Explore the Pizzaz component gallery
We provide a number of example components in the Apps SDK examples. Treat them as blueprints when shaping your own UI:
- Pizzaz List – ranked card list with favorites and call-to-action buttons.
- Pizzaz Carousel – embla-powered horizontal scroller that demonstrates media-heavy layouts.
- Pizzaz Map – Mapbox integration with fullscreen inspector and host state sync.
- Pizzaz Album – stacked gallery view built for deep dives on a single place.
- Pizzaz Video – scripted player with overlays and fullscreen controls.

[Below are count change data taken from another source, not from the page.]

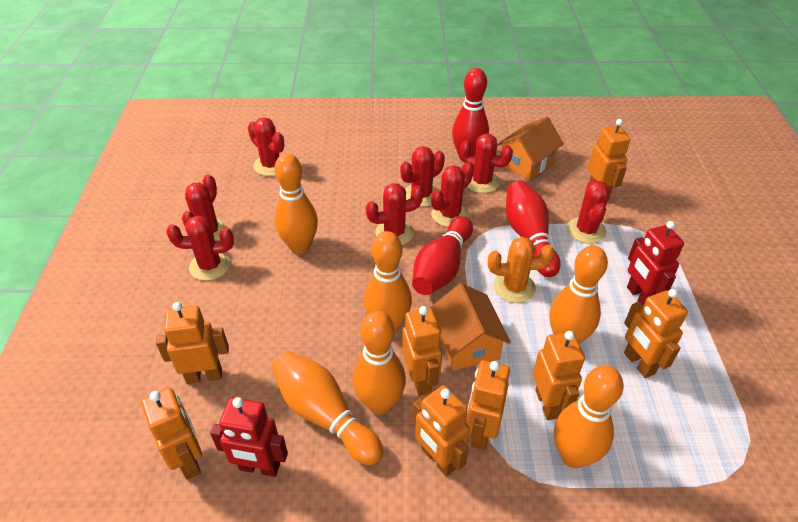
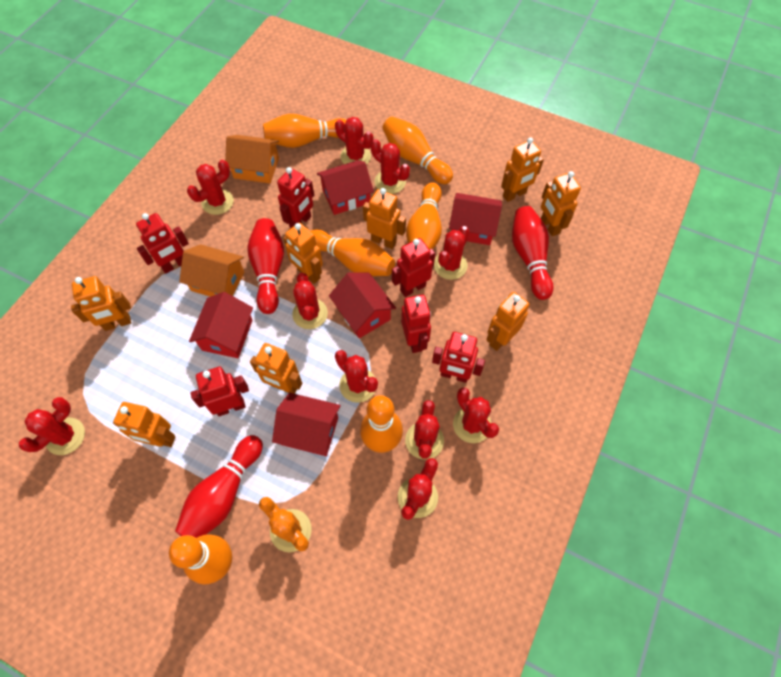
red cactus: [166,215,234,281] [182,174,228,241] [247,117,284,176] [366,183,423,245] [400,146,445,207] [431,162,474,227] [460,134,513,193] [567,179,610,244] = 8 -> [19,397,85,455] [187,160,234,215] [292,273,328,329] [335,117,373,164] [335,350,378,403] [371,139,410,194] [398,458,438,520] [405,400,444,460] [434,226,469,280] [453,388,499,443] = 10
red house: none = 0 -> [189,292,253,358] [272,393,341,456] [317,160,374,215] [329,272,396,338] [449,193,502,245] = 5
red robot: [210,397,288,477] [627,221,684,306] = 2 -> [136,213,189,274] [190,367,249,416] [277,167,314,229] [392,238,435,297] [401,294,431,353] [432,332,485,383] = 6

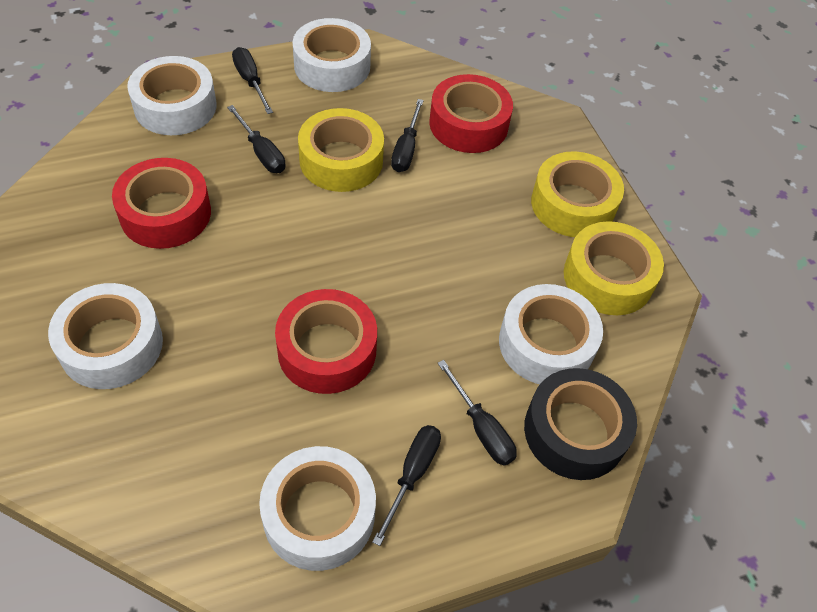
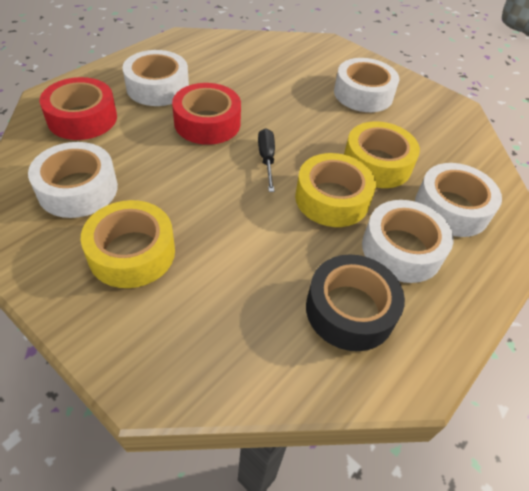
black screwdriver: [227,105,285,173] [232,47,273,114] [372,425,441,546] [391,99,424,172] [438,360,517,465] = 5 -> [258,128,275,192] = 1
red tape: [112,158,211,249] [275,289,377,394] [429,74,513,153] = 3 -> [39,77,117,140] [172,83,241,145] = 2

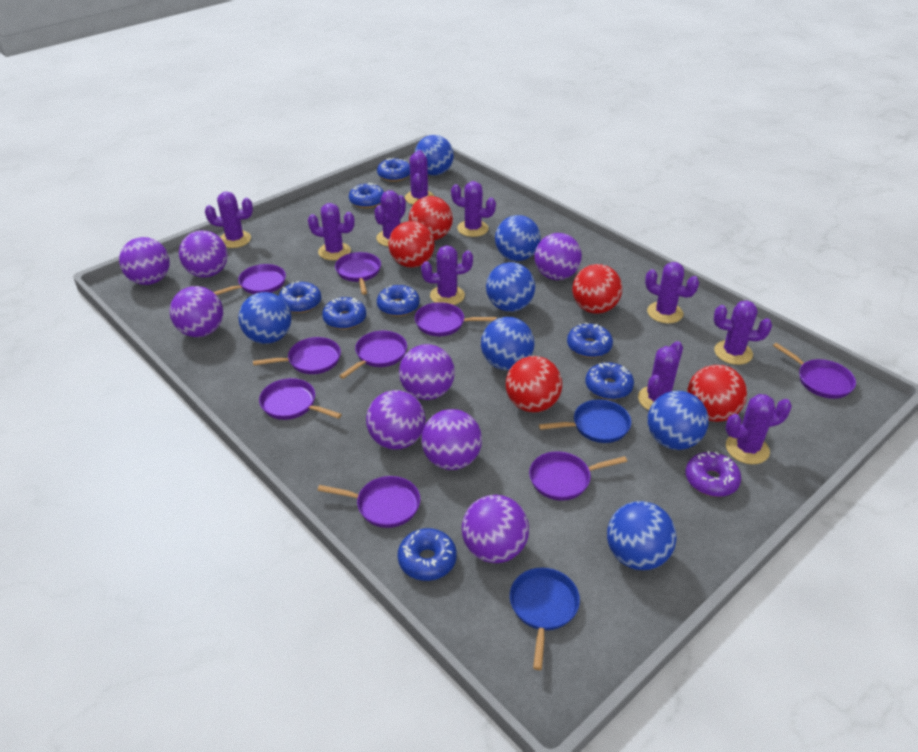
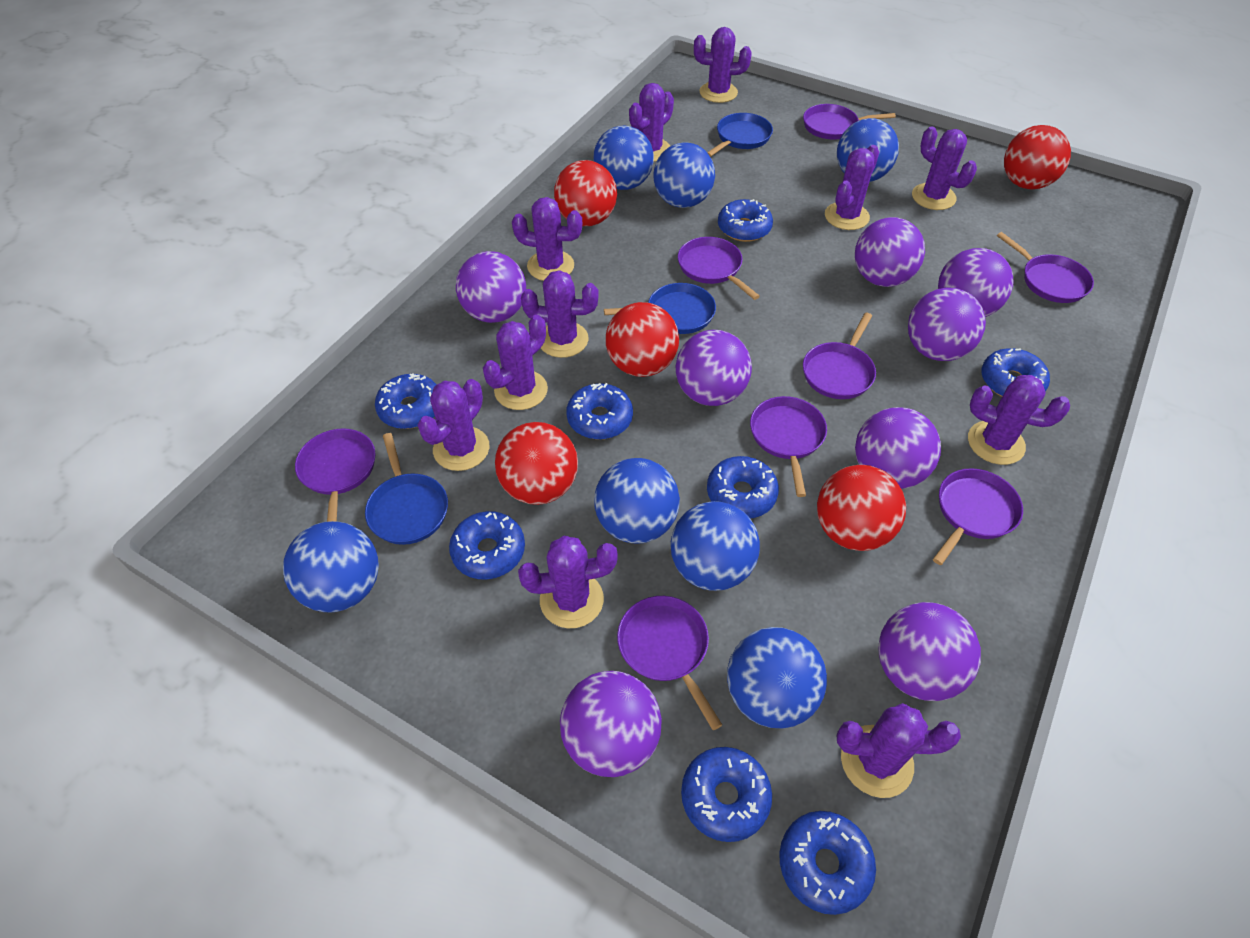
blue pan: [510,568,580,670] [539,400,631,443] = 2 -> [365,433,448,545] [604,283,716,334] [707,113,773,157] = 3
purple cactus: [205,191,253,248] [308,203,355,261] [375,190,406,247] [405,150,434,205] [421,246,473,305] [451,181,496,237] [638,341,683,410] [645,262,699,323] [714,301,772,365] [725,394,792,464] = 10 -> [418,379,490,471] [483,315,548,410] [512,197,582,281] [518,536,618,628] [521,270,599,358] [629,83,674,162] [694,27,752,103] [825,145,879,230] [836,703,961,798] [912,126,977,210] [968,375,1070,465] = 11
purple donut: [685,451,741,497] = 1 -> none = 0
purple pan: [214,264,286,295] [253,337,341,374] [259,378,342,420] [317,476,420,528] [335,252,381,295] [339,331,407,379] [415,302,497,336] [529,451,627,500] [773,343,856,399] = 9 -> [295,429,375,522] [617,596,722,730] [678,237,760,300] [750,396,827,497] [803,104,896,140] [803,312,876,399] [933,468,1023,565] [997,232,1094,303] = 8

Each example shows how to bundle assets, wire host APIs, and structure state for real conversations. Copy the one closest to your use case and adapt the data layer for your tool responses.
React helper hooks
Many Apps SDK projects wrap window.openai
access in small hooks so views remain testable. This example hook listens for host openai:set_globals
events and lets React components subscribe to a single global value:
export function useOpenAiGlobal<K extends keyof WebplusGlobals>(
key: K
): WebplusGlobals[K] {
return useSyncExternalStore(
(onChange) => {
const handleSetGlobal = (event: SetGlobalsEvent) => {
const value = event.detail.globals[key];
if (value === undefined) {
return;
}
onChange();
};
window.addEventListener(SET_GLOBALS_EVENT_TYPE, handleSetGlobal, {
passive: true,
});
return () => {
window.removeEventListener(SET_GLOBALS_EVENT_TYPE, handleSetGlobal);
};
},
() => window.openai[key]
);
}
Combine that with a useWidgetState
hook to keep host-persisted widget state aligned with your local React state:
export function useWidgetState<T extends WidgetState>(
defaultState: T | (() => T)
): readonly [T, (state: SetStateAction<T>) => void];
export function useWidgetState<T extends WidgetState>(
defaultState?: T | (() => T | null) | null
): readonly [T | null, (state: SetStateAction<T | null>) => void];
export function useWidgetState<T extends WidgetState>(
defaultState?: T | (() => T | null) | null
): readonly [T | null, (state: SetStateAction<T | null>) => void] {
const widgetStateFromWindow = useWebplusGlobal("widgetState") as T;
const [widgetState, _setWidgetState] = useState<T | null>(() => {
if (widgetStateFromWindow != null) {
return widgetStateFromWindow;
}
return typeof defaultState === "function"
? defaultState()
: defaultState ?? null;
});
useEffect(() => {
_setWidgetState(widgetStateFromWindow);
}, [widgetStateFromWindow]);
const setWidgetState = useCallback(
(state: SetStateAction<T | null>) => {
_setWidgetState((prevState) => {
const newState = typeof state === "function" ? state(prevState) : state;
if (newState != null) {
window.openai.setWidgetState(newState);
}
return newState;
});
},
[window.openai.setWidgetState]
);
return [widgetState, setWidgetState] as const;
}
The hooks above make it easy to read the latest tool output, layout globals, or widget state directly from React components while still delegating persistence back to ChatGPT.
Bundle for the iframe
Once you are done writing your React component, you can build it into a single JavaScript module that the server can inline:
// package.json
{
"scripts": {
"build": "esbuild src/component.tsx --bundle --format=esm --outfile=dist/component.js"
}
}
Run npm run build
to produce dist/component.js
. If esbuild complains about missing dependencies, confirm you ran npm install
in the web/
directory and that your imports match installed package names (e.g., @react-dnd/html5-backend
vs react-dnd-html5-backend
).
Embed the component in the server response
See the Set up your server docs for how to embed the component in your MCP server response.
Component UI templates are the recommended path for production.
During development you can rebuild the component bundle whenever your React code changes and hot-reload the server.